We've been here before, more than once.

In the dark days of the 1920s and 30s, against the background of the General Strike and the Jarrow March, the cry for economies placed the Fleet Air Arm under RAF ownership in just the sort of plan now developing. There was one nation, and one air force. As one would expect, the Fleet Air Arm was the Cinderella of the RAF, neglected in favour of the strategic deep bombers which the air service institutionally loved (and continues to love) more than anything else.

In 1939, on the eve of war, when the Royal Navy finally regained control of its own aircraft, it was left with pitifully weak air cover. The fleet's main strike plane - the famous Swordfish, aka "the Stringbag" - was an aged biplane, almost a flying antique. The service never acquired a proper carrier fighter through the whole war, as the pre-war RAF had seen no need for such a thing - indeed, had felt little enough need for landbased fighters in some quarters. The fact that carriers had served since World War I as bases for the RAF rather than as warships had led the navy to buy too few of them and to hope wistfully that big-gun battleships might retain their old dominance.

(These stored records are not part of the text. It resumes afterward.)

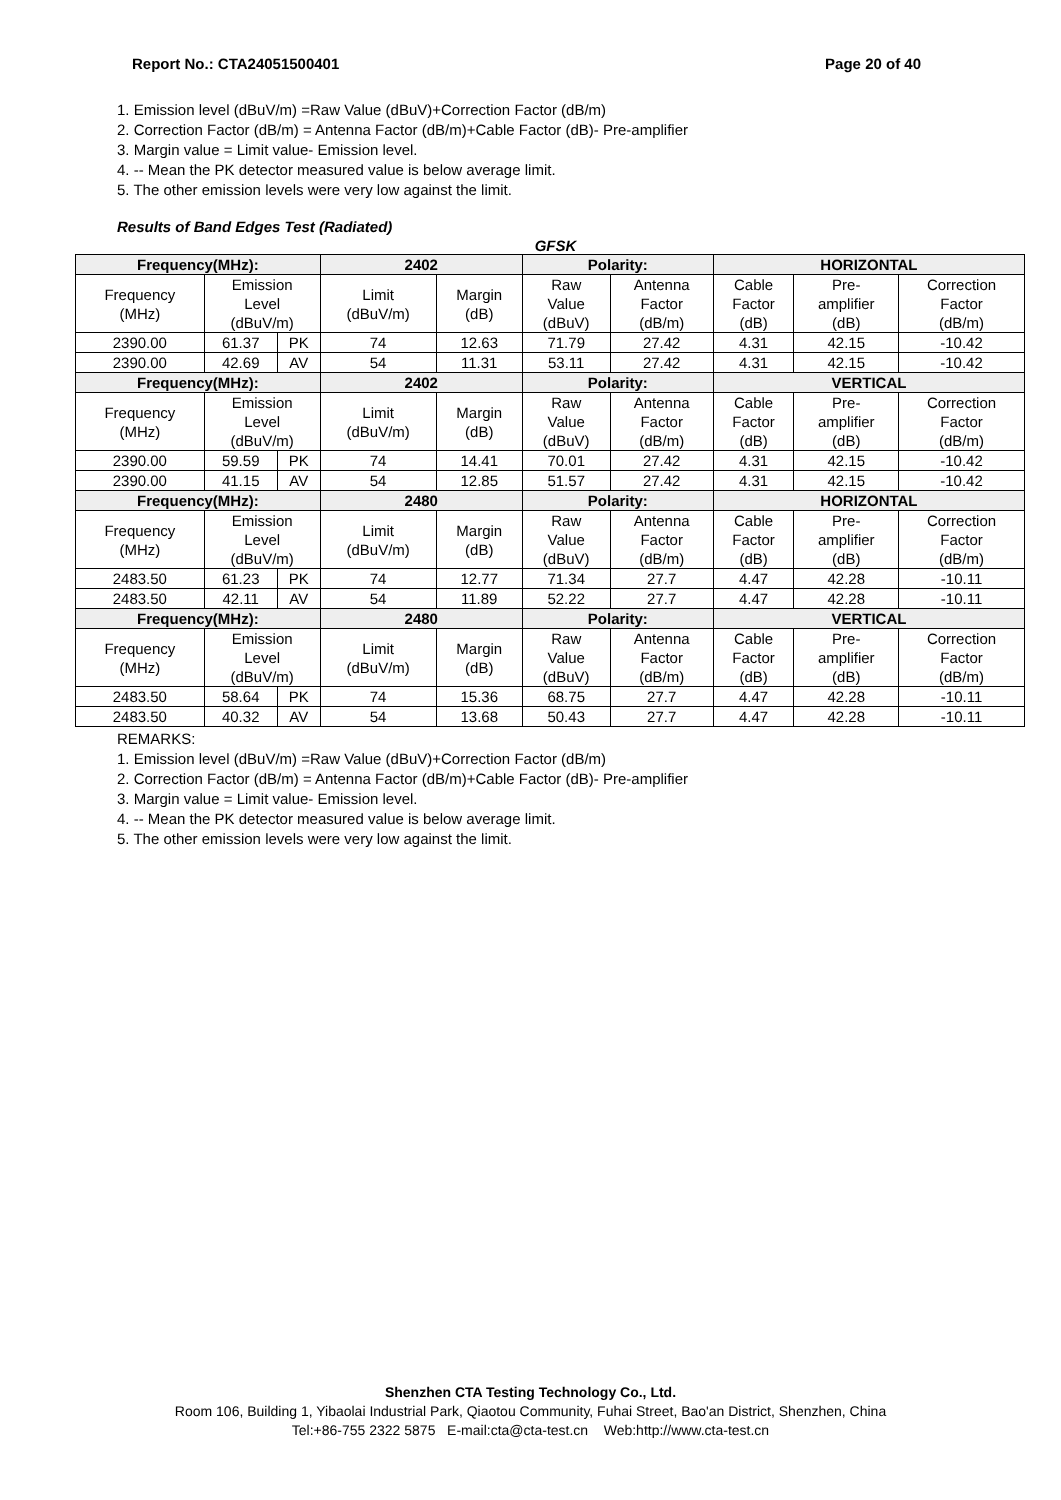Report No.: CTA24051500401 Page 20 of 40
1. Emission level (dBuV/m) =Raw Value (dBuV)+Correction Factor (dB/m)
2. Correction Factor (dB/m) = Antenna Factor (dB/m)+Cable Factor (dB)- Pre-amplifier
3. Margin value = Limit value- Emission level.
4. -- Mean the PK detector measured value is below average limit.
5. The other emission levels were very low against the limit.
Results of Band Edges Test (Radiated)
GFSK
| Frequency(MHz): | | | 2402 | | Polarity: | | HORIZONTAL | | |
| Frequency (MHz) | Emission Level (dBuV/m) | | Limit (dBuV/m) | Margin (dB) | Raw Value (dBuV) | Antenna Factor (dB/m) | Cable Factor (dB) | Pre- amplifier (dB) | Correction Factor (dB/m) |
| 2390.00 | 61.37 | PK | 74 | 12.63 | 71.79 | 27.42 | 4.31 | 42.15 | -10.42 |
| 2390.00 | 42.69 | AV | 54 | 11.31 | 53.11 | 27.42 | 4.31 | 42.15 | -10.42 |
| Frequency(MHz): | | | 2402 | | Polarity: | | VERTICAL | | |
| Frequency (MHz) | Emission Level (dBuV/m) | | Limit (dBuV/m) | Margin (dB) | Raw Value (dBuV) | Antenna Factor (dB/m) | Cable Factor (dB) | Pre- amplifier (dB) | Correction Factor (dB/m) |
| 2390.00 | 59.59 | PK | 74 | 14.41 | 70.01 | 27.42 | 4.31 | 42.15 | -10.42 |
| 2390.00 | 41.15 | AV | 54 | 12.85 | 51.57 | 27.42 | 4.31 | 42.15 | -10.42 |
| Frequency(MHz): | | | 2480 | | Polarity: | | HORIZONTAL | | |
| Frequency (MHz) | Emission Level (dBuV/m) | | Limit (dBuV/m) | Margin (dB) | Raw Value (dBuV) | Antenna Factor (dB/m) | Cable Factor (dB) | Pre- amplifier (dB) | Correction Factor (dB/m) |
| 2483.50 | 61.23 | PK | 74 | 12.77 | 71.34 | 27.7 | 4.47 | 42.28 | -10.11 |
| 2483.50 | 42.11 | AV | 54 | 11.89 | 52.22 | 27.7 | 4.47 | 42.28 | -10.11 |
| Frequency(MHz): | | | 2480 | | Polarity: | | VERTICAL | | |
| Frequency (MHz) | Emission Level (dBuV/m) | | Limit (dBuV/m) | Margin (dB) | Raw Value (dBuV) | Antenna Factor (dB/m) | Cable Factor (dB) | Pre- amplifier (dB) | Correction Factor (dB/m) |
| 2483.50 | 58.64 | PK | 74 | 15.36 | 68.75 | 27.7 | 4.47 | 42.28 | -10.11 |
| 2483.50 | 40.32 | AV | 54 | 13.68 | 50.43 | 27.7 | 4.47 | 42.28 | -10.11 |
REMARKS:
1. Emission level (dBuV/m) =Raw Value (dBuV)+Correction Factor (dB/m)
2. Correction Factor (dB/m) = Antenna Factor (dB/m)+Cable Factor (dB)- Pre-amplifier
3. Margin value = Limit value- Emission level.
4. -- Mean the PK detector measured value is below average limit.
5. The other emission levels were very low against the limit.
Shenzhen CTA Testing Technology Co., Ltd.
Room 106, Building 1, Yibaolai Industrial Park, Qiaotou Community, Fuhai Street, Bao'an District, Shenzhen, China
Tel:+86-755 2322 5875 E-mail:cta@cta-test.cn Web:http://www.cta-test.cn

As the wasteful, murderous strategic bombing campaigns by the Luftwaffe and RAF began, slaughtering civilians in droves at the cost of thousands of heroically brave airmen, achieving almost nothing in the process, the Navy was cut to bits for lack of seaborne air cover. The battleships Prince of Wales and Repulse were sunk by Japanese air attack, with more than eight hundred men lost. Another nine ships were sunk and many more battered almost into wrecks in the evacuation of Crete, where again no air cover was forthcoming. In addition to almost two thousand sailors killed, a thousand soldiers died in the land fighting and thousands more were captured.

All through the war the RN suffered from lack of carriers and lack of planes to fly from them, and had to make desperate efforts to catch up. By the end of the fighting, every convoy finally had an escort carrier - largely ending the horrifying bloodletting of the early Atlantic war. Every fleet had a fleet carrier. The aircraft carrier had finally replaced the battleship as the main unit of naval power in all sensible people's minds.